The Brewers played well in this series. They effectively bullpenned their way to a victory in Game 1 and came up with enough timely hitting to carry the day in Games 2 and 3. But they still would have easily won the series even if they had played demonstrably worse, and that’s because their opponent may as well have just stayed home.
The Rockies finished the NLDS with a team batting average of .146. They scored two runs in three games, struck out 30 times, and had just 14 hits in 96 at-bats, only three of which went for extra bases. It was embarrassing, and worst of all boring. Nobody wants to tune into playoff baseball just to watch nine guys take turns weakly grounding out to third.
This performance may feel out of step for the Rockies, a franchise that has historically been able to fill out a lineup with brawny tater-mashers, but it really wasn’t.

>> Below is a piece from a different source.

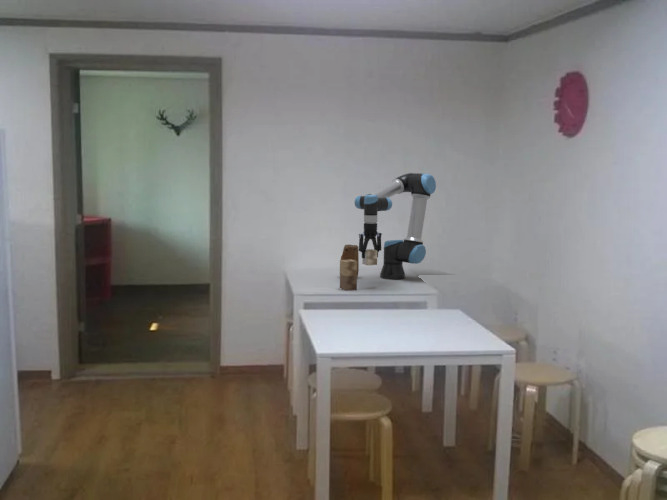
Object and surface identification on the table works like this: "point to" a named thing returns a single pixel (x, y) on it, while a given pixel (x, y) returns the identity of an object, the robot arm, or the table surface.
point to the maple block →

The truth is that this team hasn’t been very good at hitting for some time now. This was the second consecutive season in which the Rockies posted a team OPS+ of 90 in the regular season, putting them well in the bottom half of the league. The likes of Nolan Arenado and Trevor Story provide plenty of production, but so much of it gets tossed into black holes shaped like Ian Desmond and Gerardo Parra.
The irony in all of this is that the Rockies have been waiting 25 years to build a starting rotation capable of not embarrassing itself in the postseason. They finally got one this year—Kyle Freeland, Tyler Anderson, German Marquez, and Anotnio Senzatela all acquitted themselves nicely in their starts—but it all added up to dick because of how putrid the offense was.

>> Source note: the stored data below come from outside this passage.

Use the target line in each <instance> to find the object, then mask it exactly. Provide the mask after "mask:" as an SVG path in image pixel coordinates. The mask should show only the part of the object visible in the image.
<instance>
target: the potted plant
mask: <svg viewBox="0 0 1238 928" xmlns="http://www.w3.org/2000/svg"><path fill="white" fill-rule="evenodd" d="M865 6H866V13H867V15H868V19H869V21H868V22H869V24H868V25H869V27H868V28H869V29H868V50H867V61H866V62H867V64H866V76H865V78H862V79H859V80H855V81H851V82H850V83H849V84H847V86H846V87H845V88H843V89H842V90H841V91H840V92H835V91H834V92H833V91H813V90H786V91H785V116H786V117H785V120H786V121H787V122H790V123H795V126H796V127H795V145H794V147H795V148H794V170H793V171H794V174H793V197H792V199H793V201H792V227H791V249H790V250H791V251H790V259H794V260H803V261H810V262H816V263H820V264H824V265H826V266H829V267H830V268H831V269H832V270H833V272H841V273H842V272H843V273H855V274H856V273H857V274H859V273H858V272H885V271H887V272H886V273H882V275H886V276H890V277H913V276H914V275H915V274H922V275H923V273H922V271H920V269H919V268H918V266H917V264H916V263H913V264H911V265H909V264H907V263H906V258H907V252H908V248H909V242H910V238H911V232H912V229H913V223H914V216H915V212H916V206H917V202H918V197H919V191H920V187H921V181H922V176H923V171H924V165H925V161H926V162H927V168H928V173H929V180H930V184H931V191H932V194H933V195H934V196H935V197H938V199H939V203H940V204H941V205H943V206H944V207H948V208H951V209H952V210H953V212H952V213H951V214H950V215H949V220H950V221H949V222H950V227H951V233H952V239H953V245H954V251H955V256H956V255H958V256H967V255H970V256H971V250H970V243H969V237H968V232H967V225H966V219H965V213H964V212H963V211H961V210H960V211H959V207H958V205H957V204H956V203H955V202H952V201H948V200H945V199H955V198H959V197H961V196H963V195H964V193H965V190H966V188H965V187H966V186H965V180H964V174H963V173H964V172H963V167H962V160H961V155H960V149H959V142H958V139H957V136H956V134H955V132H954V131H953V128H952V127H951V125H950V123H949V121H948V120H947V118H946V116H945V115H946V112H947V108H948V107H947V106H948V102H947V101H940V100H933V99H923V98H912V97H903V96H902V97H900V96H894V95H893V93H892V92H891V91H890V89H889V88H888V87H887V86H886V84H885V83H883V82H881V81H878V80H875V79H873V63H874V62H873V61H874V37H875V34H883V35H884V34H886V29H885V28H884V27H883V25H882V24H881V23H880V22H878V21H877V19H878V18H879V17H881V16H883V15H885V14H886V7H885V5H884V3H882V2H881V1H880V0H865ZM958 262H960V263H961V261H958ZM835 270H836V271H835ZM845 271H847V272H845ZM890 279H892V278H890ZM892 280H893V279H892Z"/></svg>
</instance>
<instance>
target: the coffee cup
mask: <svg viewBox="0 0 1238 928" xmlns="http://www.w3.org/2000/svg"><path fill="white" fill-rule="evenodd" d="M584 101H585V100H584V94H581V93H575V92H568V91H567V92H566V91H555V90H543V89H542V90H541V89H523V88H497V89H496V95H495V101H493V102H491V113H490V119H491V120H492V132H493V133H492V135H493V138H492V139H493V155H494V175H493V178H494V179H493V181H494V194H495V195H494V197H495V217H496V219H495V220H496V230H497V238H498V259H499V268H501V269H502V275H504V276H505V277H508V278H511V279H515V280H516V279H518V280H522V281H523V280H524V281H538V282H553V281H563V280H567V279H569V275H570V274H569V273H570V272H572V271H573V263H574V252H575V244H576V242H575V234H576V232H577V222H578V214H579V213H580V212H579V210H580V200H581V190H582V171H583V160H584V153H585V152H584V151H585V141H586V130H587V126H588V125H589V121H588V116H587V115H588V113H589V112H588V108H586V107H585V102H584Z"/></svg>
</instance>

The good news is that the young rotation may get even better in the coming years, the bad news is that the rest of the team has a good shot at remaining broken. Charlie Blackmon’s downward spiral may be starting earlier than the front office had hoped, Ian Desmond is still on the books for three more years, and they’ve still got $100 million tied up in a bullpen that fell flat on its face. Oh, and Nolan Arenado could begin demanding a trade at any time.
Even when the team is bad, Rockies fans have always had plenty of dingers and high-scoring games to look forward to. They might need to get used to finding as much joy as they can in watching Kyle Freeland lose a bunch of 2-1 games in the years to come.